Alla fine di marzo 2020, uno studio di laboratorio mostrò che il SARS-CoV-2 può restare attivo su plastica e acciaio inossidabile per giorni. La scoperta creò un certo allarme, dando avvio a protocolli che prevedevano di disinfettare con cura e periodicamente tutte le superfici. Le linee guida dell’Organizzazione mondiale della sanità, pubblicate poco tempo prima, confermavano questa ipotesi, suggerendo che il virus che causa il COVID-19 si possa diffondere attraverso superfici contaminate. Mentre gli scienziati approfondivano la loro conoscenza del nuovo coronavirus, le disposizioni però cambiavano. Già a maggio dello scorso anno, scrive Nature, il Centro di controllo e prevenzione delle malattie negli Stati Uniti aggiornava le proprie direttive, sostenendo che non fossero le superfici “la principale” via di trasmissione del virus, e oggi aggiunge che non è nemmeno una via “comune” di contagio. Man mano che passava il tempo, era sempre più chiaro che la via di trasmissione principale è quella aerea. Respirando, parlando, tossendo e starnutendo, le persone infette diffondono nell’aria goccioline di saliva più o meno grandi (rispettivamente dette droplets e aerosol) che restano in sospensione e coprono una certa estensione. Le persone intorno inalano queste particelle e possono contrarre il virus, ed è così che avviene la maggioranza dei contagi.
Ma quindi, perché continuiamo a disinfettare le superfici? La risposta di Nature è semplice quanto poco entusiasmante: perché è più facile che migliorare i sistemi di ventilazione, soprattutto in inverno. Vuol dire che governi, aziende e persone continuano a investire enormi quantità di tempo e denaro per la disinfezione delle superfici, mentre parte di quei soldi potrebbe essere destinata ad altro (per esempio migliorare gli impianti di ventilazione). Alla fine del 2020 le vendite di disinfettanti per superfici a livello mondiale aveva raggiunto i 4,5 miliardi di dollari, con un aumento del 30 per cento rispetto all’anno precedente.
Non vogliamo con questo lanciare messaggi pericolosi: gli scienziati non sono in grado di escludere completamente la trasmissibilità attraverso le superfici, e quindi disinfettarle resta una procedura di sicurezza da seguire, così come lavarsi con frequenza e attenzione le mani.
Un altro elemento che ha portato gli scienziati a dare importanza alla trasmissione attraverso le superfici sono stati altri esperimenti, effettuati in laboratorio, che confermavano come il virus rimanesse attivo a lungo sugli oggetti. Uno studio pubblicato ad aprile 2020 rivelava che il virus rimane attivo sei giorni su superfici dure come plastica e acciaio inossidabile, tre giorni sulle banconote, sette giorni sulle mascherine chirurgiche.

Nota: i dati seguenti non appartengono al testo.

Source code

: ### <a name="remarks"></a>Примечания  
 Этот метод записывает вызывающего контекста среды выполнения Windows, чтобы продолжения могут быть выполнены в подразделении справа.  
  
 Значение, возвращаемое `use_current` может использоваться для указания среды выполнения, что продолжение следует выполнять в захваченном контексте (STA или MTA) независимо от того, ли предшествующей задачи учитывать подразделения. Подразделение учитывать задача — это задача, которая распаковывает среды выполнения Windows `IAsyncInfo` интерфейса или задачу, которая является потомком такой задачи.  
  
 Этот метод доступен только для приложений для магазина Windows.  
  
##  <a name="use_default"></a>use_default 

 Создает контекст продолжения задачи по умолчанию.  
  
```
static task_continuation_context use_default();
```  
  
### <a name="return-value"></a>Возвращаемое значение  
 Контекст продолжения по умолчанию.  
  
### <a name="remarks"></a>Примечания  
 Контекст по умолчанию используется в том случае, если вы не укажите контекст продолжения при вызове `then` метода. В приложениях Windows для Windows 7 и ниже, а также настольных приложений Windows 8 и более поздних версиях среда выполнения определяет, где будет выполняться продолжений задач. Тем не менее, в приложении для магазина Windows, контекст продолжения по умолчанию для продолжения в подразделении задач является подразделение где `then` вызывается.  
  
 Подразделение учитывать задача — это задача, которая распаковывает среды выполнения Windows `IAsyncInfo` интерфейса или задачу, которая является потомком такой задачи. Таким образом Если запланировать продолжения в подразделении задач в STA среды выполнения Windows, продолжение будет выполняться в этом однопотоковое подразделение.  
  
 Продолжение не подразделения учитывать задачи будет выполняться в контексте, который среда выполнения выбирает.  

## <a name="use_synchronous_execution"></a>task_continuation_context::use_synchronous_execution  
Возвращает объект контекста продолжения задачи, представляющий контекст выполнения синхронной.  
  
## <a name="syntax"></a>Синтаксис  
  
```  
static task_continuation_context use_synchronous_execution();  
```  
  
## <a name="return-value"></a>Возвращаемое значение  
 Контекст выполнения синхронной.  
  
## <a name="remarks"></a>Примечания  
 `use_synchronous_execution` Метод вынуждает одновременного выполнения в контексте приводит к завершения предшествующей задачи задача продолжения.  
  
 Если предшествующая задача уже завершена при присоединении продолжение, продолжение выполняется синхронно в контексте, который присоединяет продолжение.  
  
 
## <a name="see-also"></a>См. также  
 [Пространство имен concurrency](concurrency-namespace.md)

Uno studio successivo ha mostrato che resta attivo sulla pelle per quattro giorni mentre sui vestiti solo otto ore. Un altro ancora ha trovato tracce di virus infettivo sui libri di una biblioteca dopo otto giorni.
Questi esperimenti, per quanto accurati, non implicano però che le persone si ammalino attraverso le maniglie delle porte o altri oggetti. Le condizioni in cui avvengono sono molto lontane da ciò che accade fuori dai laboratori, e quindi molti studiosi sconsigliano di ipotizzare correlazioni rispetto al contagio. Allo stesso tempo, lo ribadiamo, questo non implica che la trasmissione attraverso le superfici non possa avvenire in certe condizioni, ed è per questo che la regola di lavarsi spesso e con cura le mani non va messa in discussione.